Hackers usam mensagens no LinkedIn para espalhar malware RAT por meio de DLL sideloading
- Cyber Security Brazil
- 22 de jan.
- 3 min de leitura

Pesquisadores identificaram uma nova campanha de phishing que explora mensagens privadas em redes sociais para distribuir cargas maliciosas, com o objetivo de implantar um RAT (Remote Access Trojan) nos sistemas das vítimas. Diferente de ataques tradicionais por e-mail, a ofensiva utiliza o LinkedIn como vetor inicial, abusando da confiança estabelecida em interações profissionais.
De acordo com um relatório divulgado pela ReliaQuest, a campanha distribui arquivos “armados” por meio da técnica de DLL sideloading, combinada com o uso de um script legítimo e open source de pentest escrito em Python. Esse método permite que o malware seja executado dentro de processos confiáveis, reduzindo significativamente as chances de detecção por soluções de segurança tradicionais.
O ataque começa com o contato direto a profissionais considerados de alto valor, como executivos, gestores e especialistas técnicos. Após estabelecer uma relação de confiança, os invasores convencem a vítima a baixar um arquivo compactado do tipo WinRAR self-extracting archive (SFX). Ao ser executado, o arquivo extrai quatro componentes distintos:
Um aplicativo legítimo de leitura de PDF (open source)
Uma DLL maliciosa, carregada de forma lateral pelo leitor de PDF
Um executável portátil do interpretador Python
Um arquivo RAR usado como isca para despistar a vítima
A cadeia de infecção é ativada quando o leitor de PDF é iniciado. Nesse momento, a DLL maliciosa é carregada automaticamente pelo aplicativo legítimo, prática conhecida como DLL side-loading, cada vez mais comum entre hackers por explorar a confiança em binários válidos do sistema.
Nos últimos dias, pelo menos três campanhas distintas já utilizaram essa técnica para distribuir famílias de malware como LOTUSLITE e PDFSIDER, além de outros trojans e stealers amplamente conhecidos no submundo cibercriminoso.

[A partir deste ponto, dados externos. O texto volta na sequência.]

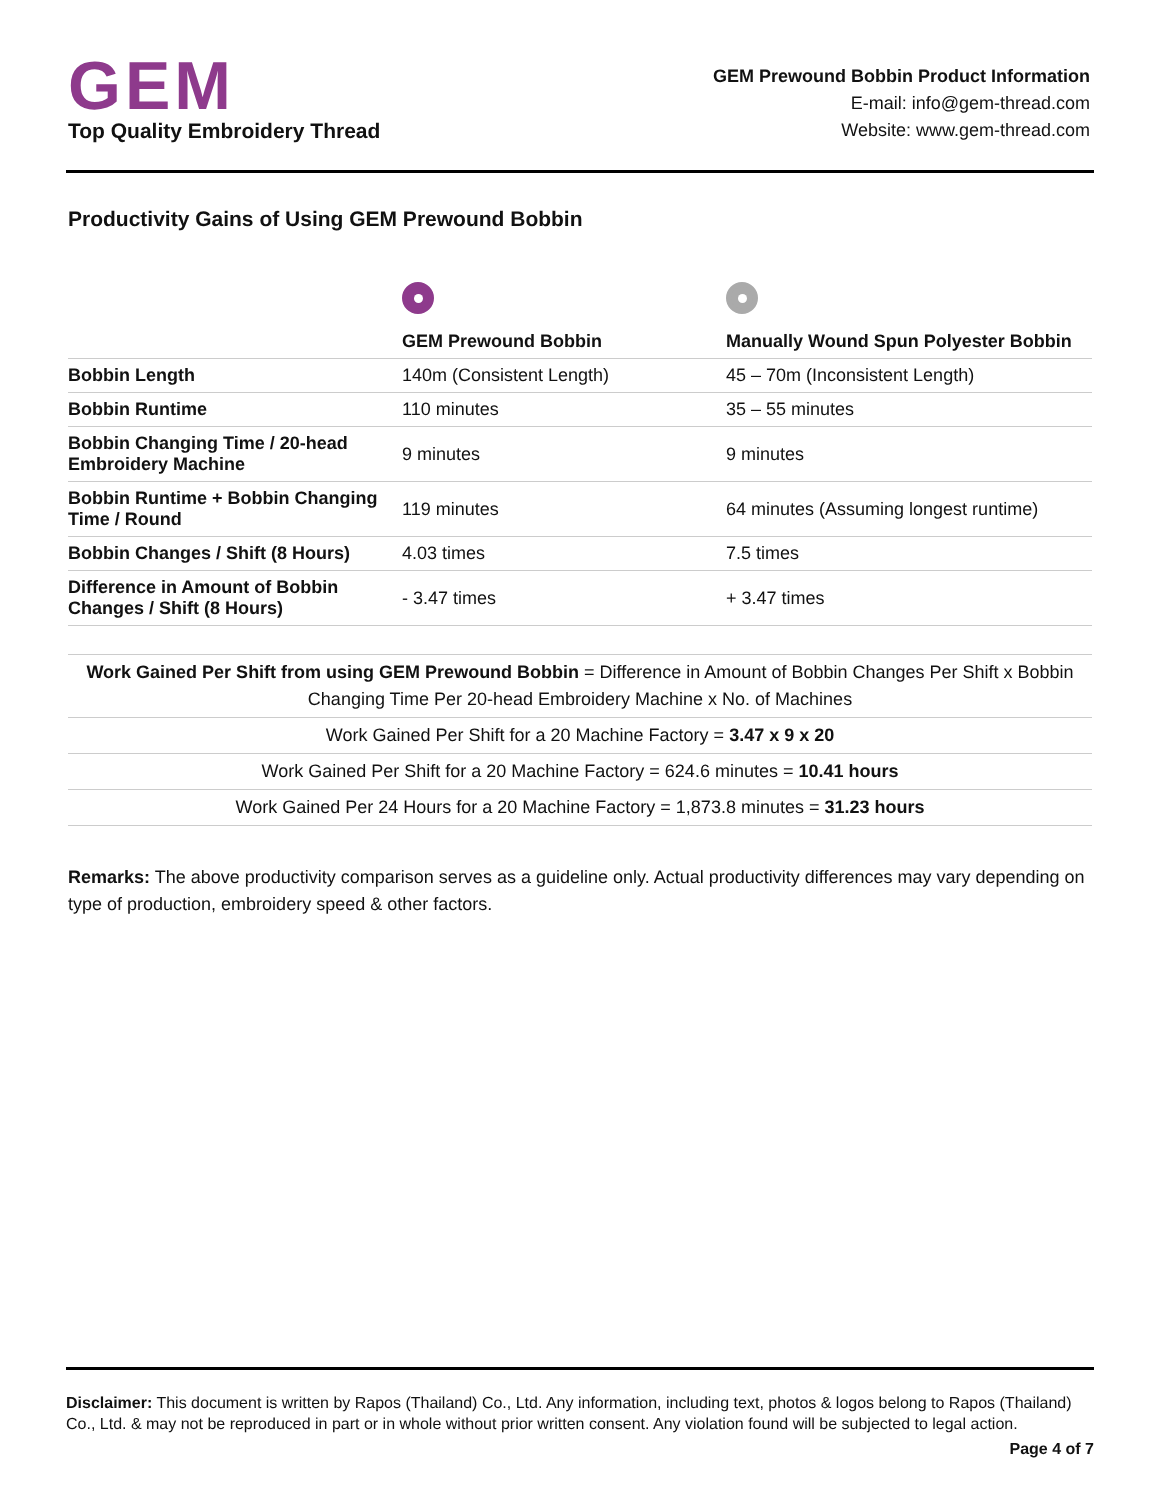GEM
Top Quality Embroidery Thread
GEM Prewound Bobbin Product Information
E-mail: info@gem-thread.com
Website: www.gem-thread.com
Productivity Gains of Using GEM Prewound Bobbin
| | GEM Prewound Bobbin | Manually Wound Spun Polyester Bobbin |
| --- | --- | --- |
| Bobbin Length | 140m (Consistent Length) | 45 – 70m (Inconsistent Length) |
| Bobbin Runtime | 110 minutes | 35 – 55 minutes |
| Bobbin Changing Time / 20-head Embroidery Machine | 9 minutes | 9 minutes |
| Bobbin Runtime + Bobbin Changing Time / Round | 119 minutes | 64 minutes (Assuming longest runtime) |
| Bobbin Changes / Shift (8 Hours) | 4.03 times | 7.5 times |
| Difference in Amount of Bobbin Changes / Shift (8 Hours) | - 3.47 times | + 3.47 times |
Work Gained Per Shift from using GEM Prewound Bobbin = Difference in Amount of Bobbin Changes Per Shift x Bobbin Changing Time Per 20-head Embroidery Machine x No. of Machines
Work Gained Per Shift for a 20 Machine Factory = 3.47 x 9 x 20
Work Gained Per Shift for a 20 Machine Factory = 624.6 minutes = 10.41 hours
Work Gained Per 24 Hours for a 20 Machine Factory = 1,873.8 minutes = 31.23 hours
Remarks: The above productivity comparison serves as a guideline only. Actual productivity differences may vary depending on type of production, embroidery speed & other factors.
Disclaimer: This document is written by Rapos (Thailand) Co., Ltd. Any information, including text, photos & logos belong to Rapos (Thailand) Co., Ltd. & may not be reproduced in part or in whole without prior written consent. Any violation found will be subjected to legal action.
Page 4 of 7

Na campanha analisada pela ReliaQuest, a DLL carregada de forma lateral instala o interpretador Python no sistema e cria uma chave Run no Registro do Windows, garantindo persistência ao executar o malware automaticamente a cada login do usuário. O Python, por sua vez, executa um shellcode open source codificado em Base64, carregado diretamente na memória uma técnica projetada para evitar artefatos forenses em disco.

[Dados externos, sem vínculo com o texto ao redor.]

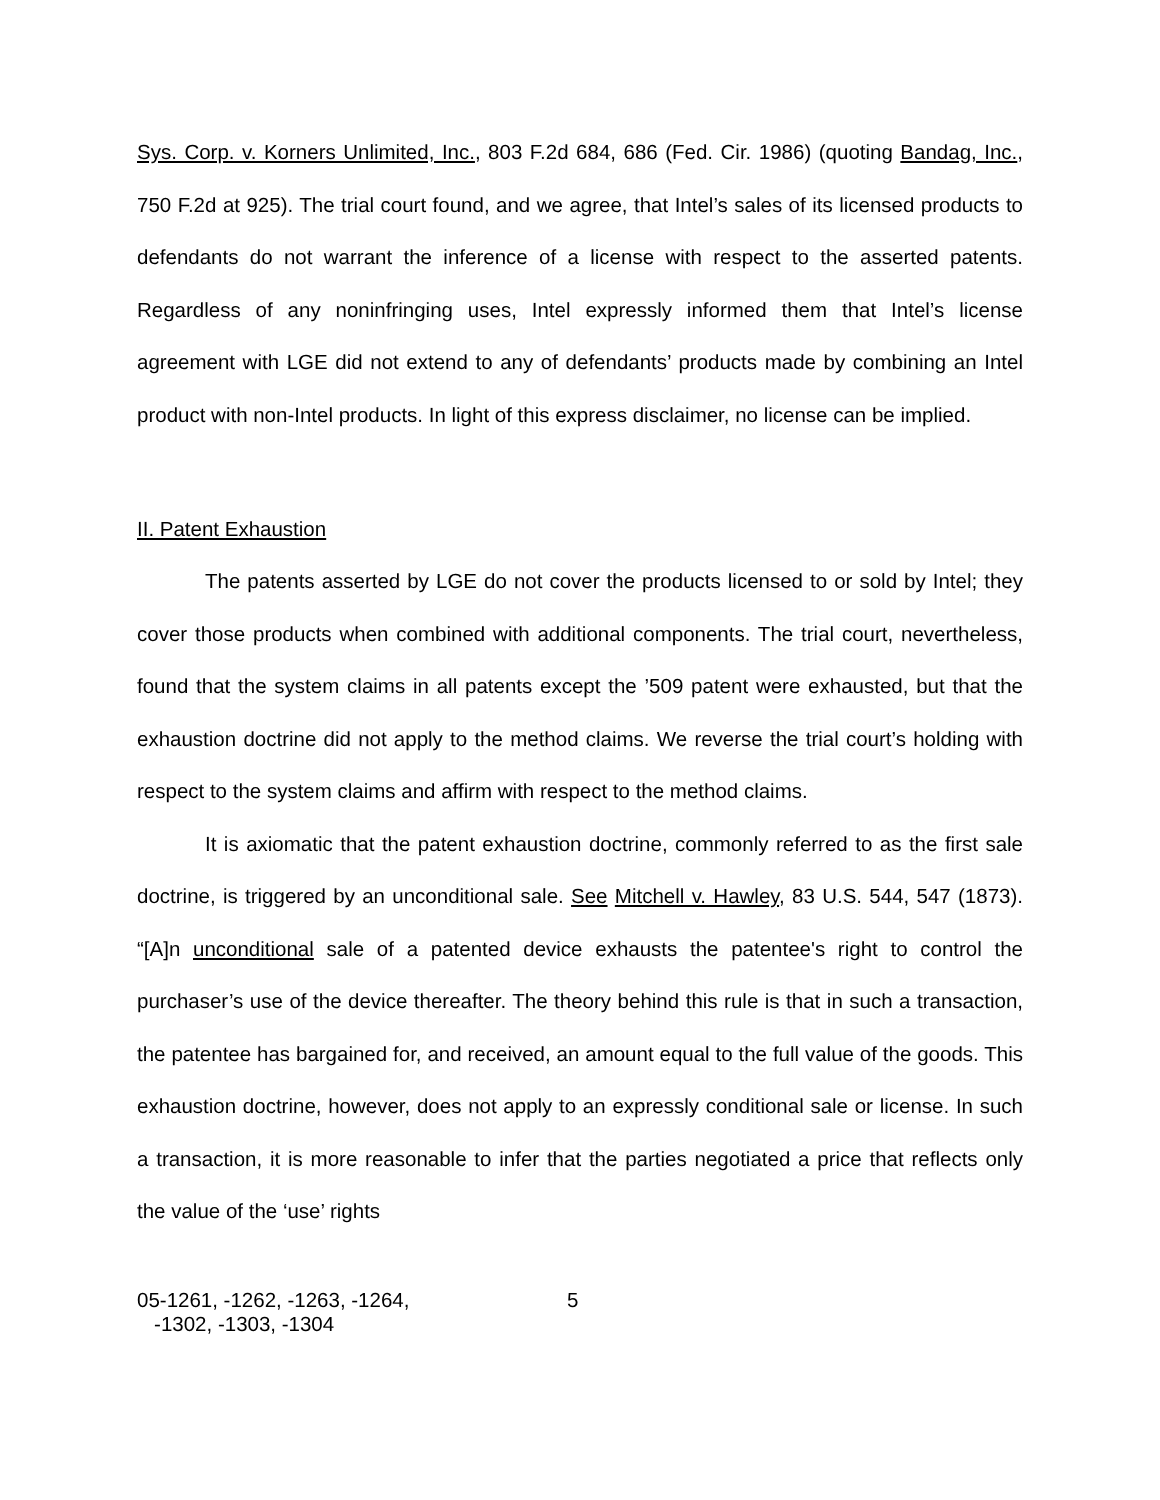Sys. Corp. v. Korners Unlimited, Inc., 803 F.2d 684, 686 (Fed. Cir. 1986) (quoting Bandag, Inc., 750 F.2d at 925). The trial court found, and we agree, that Intel’s sales of its licensed products to defendants do not warrant the inference of a license with respect to the asserted patents. Regardless of any noninfringing uses, Intel expressly informed them that Intel’s license agreement with LGE did not extend to any of defendants’ products made by combining an Intel product with non-Intel products. In light of this express disclaimer, no license can be implied.
II. Patent Exhaustion
The patents asserted by LGE do not cover the products licensed to or sold by Intel; they cover those products when combined with additional components. The trial court, nevertheless, found that the system claims in all patents except the ’509 patent were exhausted, but that the exhaustion doctrine did not apply to the method claims. We reverse the trial court’s holding with respect to the system claims and affirm with respect to the method claims.
It is axiomatic that the patent exhaustion doctrine, commonly referred to as the first sale doctrine, is triggered by an unconditional sale. See Mitchell v. Hawley, 83 U.S. 544, 547 (1873). “[A]n unconditional sale of a patented device exhausts the patentee's right to control the purchaser’s use of the device thereafter. The theory behind this rule is that in such a transaction, the patentee has bargained for, and received, an amount equal to the full value of the goods. This exhaustion doctrine, however, does not apply to an expressly conditional sale or license. In such a transaction, it is more reasonable to infer that the parties negotiated a price that reflects only the value of the ‘use’ rights
05-1261, -1262, -1263, -1264,
-1302, -1303, -1304
5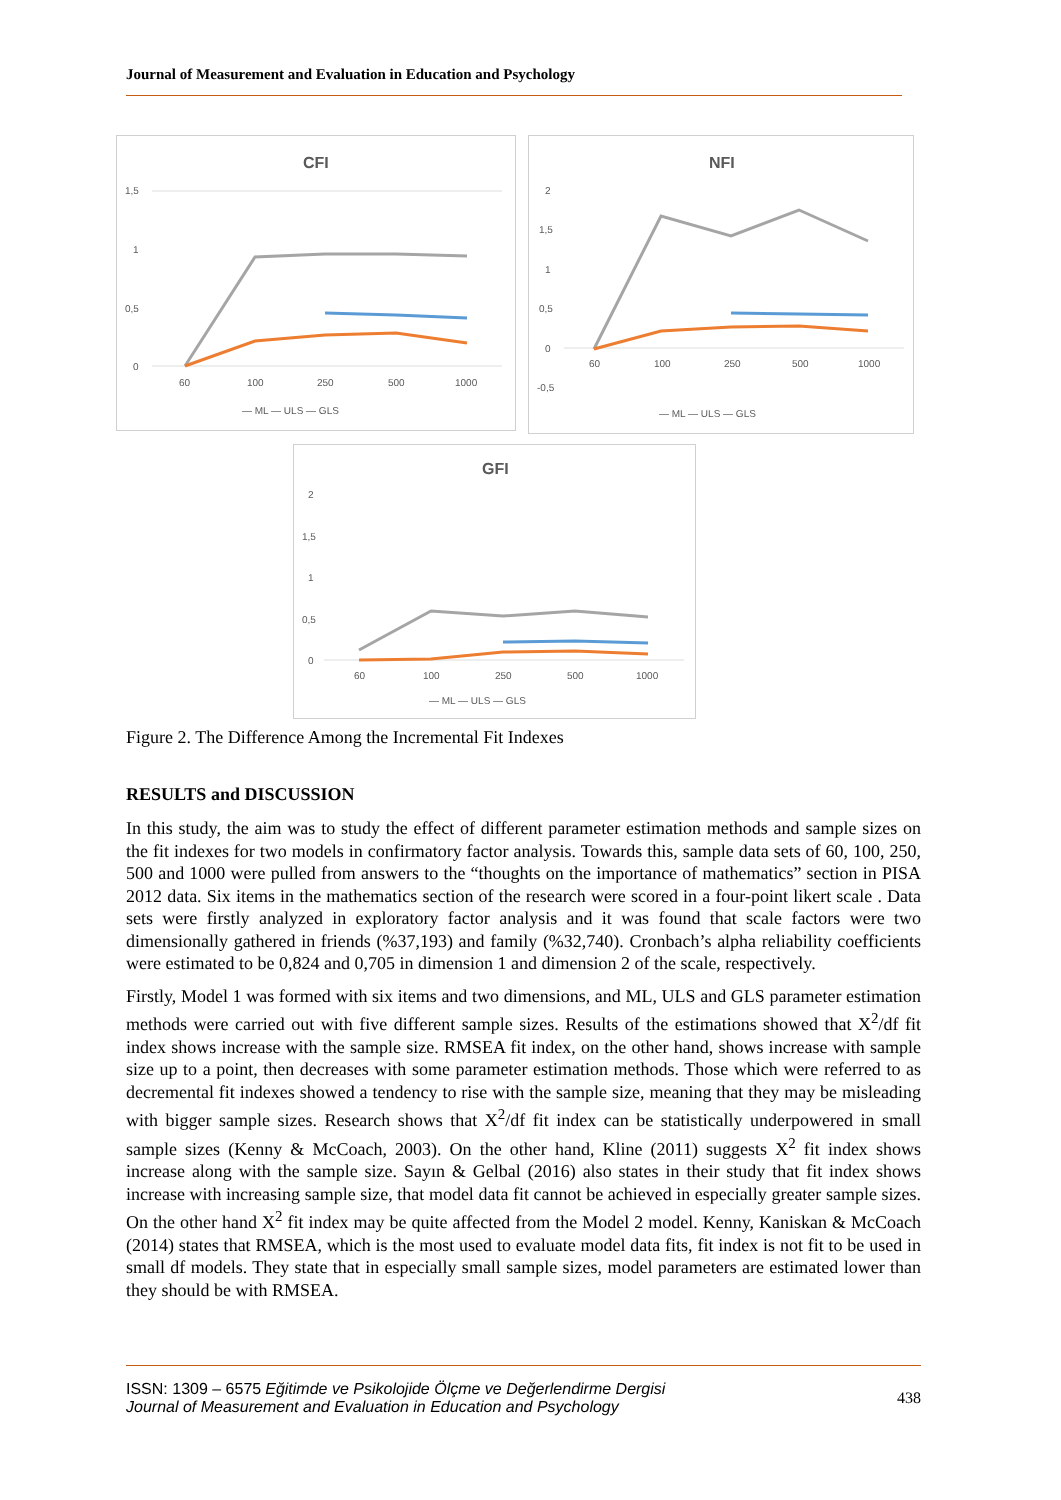Journal of Measurement and Evaluation in Education and Psychology
CFI
1,5
1
0,5
0
60
100
250
500
1000
— ML — ULS — GLS
NFI
2
1,5
1
0,5
0
-0,5
60
100
250
500
1000
— ML — ULS — GLS
GFI
2
1,5
1
0,5
0
60
100
250
500
1000
— ML — ULS — GLS
Figure 2. The Difference Among the Incremental Fit Indexes
RESULTS and DISCUSSION
In this study, the aim was to study the effect of different parameter estimation methods and sample sizes on the fit indexes for two models in confirmatory factor analysis. Towards this, sample data sets of 60, 100, 250, 500 and 1000 were pulled from answers to the “thoughts on the importance of mathematics” section in PISA 2012 data. Six items in the mathematics section of the research were scored in a four-point likert scale . Data sets were firstly analyzed in exploratory factor analysis and it was found that scale factors were two dimensionally gathered in friends (%37,193) and family (%32,740). Cronbach’s alpha reliability coefficients were estimated to be 0,824 and 0,705 in dimension 1 and dimension 2 of the scale, respectively.
Firstly, Model 1 was formed with six items and two dimensions, and ML, ULS and GLS parameter estimation methods were carried out with five different sample sizes. Results of the estimations showed that X<sup>2</sup>/df fit index shows increase with the sample size. RMSEA fit index, on the other hand, shows increase with sample size up to a point, then decreases with some parameter estimation methods. Those which were referred to as decremental fit indexes showed a tendency to rise with the sample size, meaning that they may be misleading with bigger sample sizes. Research shows that X<sup>2</sup>/df fit index can be statistically underpowered in small sample sizes (Kenny & McCoach, 2003). On the other hand, Kline (2011) suggests X<sup>2</sup> fit index shows increase along with the sample size. Sayın & Gelbal (2016) also states in their study that fit index shows increase with increasing sample size, that model data fit cannot be achieved in especially greater sample sizes. On the other hand X<sup>2</sup> fit index may be quite affected from the Model 2 model. Kenny, Kaniskan & McCoach (2014) states that RMSEA, which is the most used to evaluate model data fits, fit index is not fit to be used in small df models. They state that in especially small sample sizes, model parameters are estimated lower than they should be with RMSEA.
ISSN: 1309 – 6575 Eğitimde ve Psikolojide Ölçme ve Değerlendirme Dergisi
Journal of Measurement and Evaluation in Education and Psychology
438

O payload final estabelece comunicação com um servidor externo, concedendo aos hackers acesso remoto persistente à máquina comprometida e permitindo a exfiltração de dados sensíveis. A partir desse ponto, os invasores podem escalar privilégios, mover-se lateralmente pela rede e ampliar o impacto do ataque dentro do ambiente corporativo.
Segundo a ReliaQuest, a campanha parece ampla e oportunista, atingindo múltiplos setores e regiões. No entanto, por ocorrer em mensagens privadas de redes sociais geralmente menos monitoradas do que e-mails corporativos —, é difícil estimar sua real dimensão.
O uso de plataformas sociais como vetor de ataque não é novidade. Nos últimos anos, diversos grupos hackers ligados à Coreia do Norte exploraram o LinkedIn em campanhas como CryptoCore e Contagious Interview, abordando vítimas com falsas ofertas de emprego e testes técnicos maliciosos. Em março de 2025, a Cofense também alertou sobre uma campanha que usava falsas notificações do LinkedIn para induzir vítimas a instalar softwares de acesso remoto.
Para os pesquisadores, o caso reforça um ponto crítico: redes sociais corporativas representam uma lacuna significativa na postura de segurança de muitas organizações. Diferente do e-mail, onde há camadas robustas de monitoramento, mensagens privadas em plataformas sociais seguem praticamente invisíveis para os times de segurança, tornando-se um canal cada vez mais atrativo para ataques de phishing sofisticados.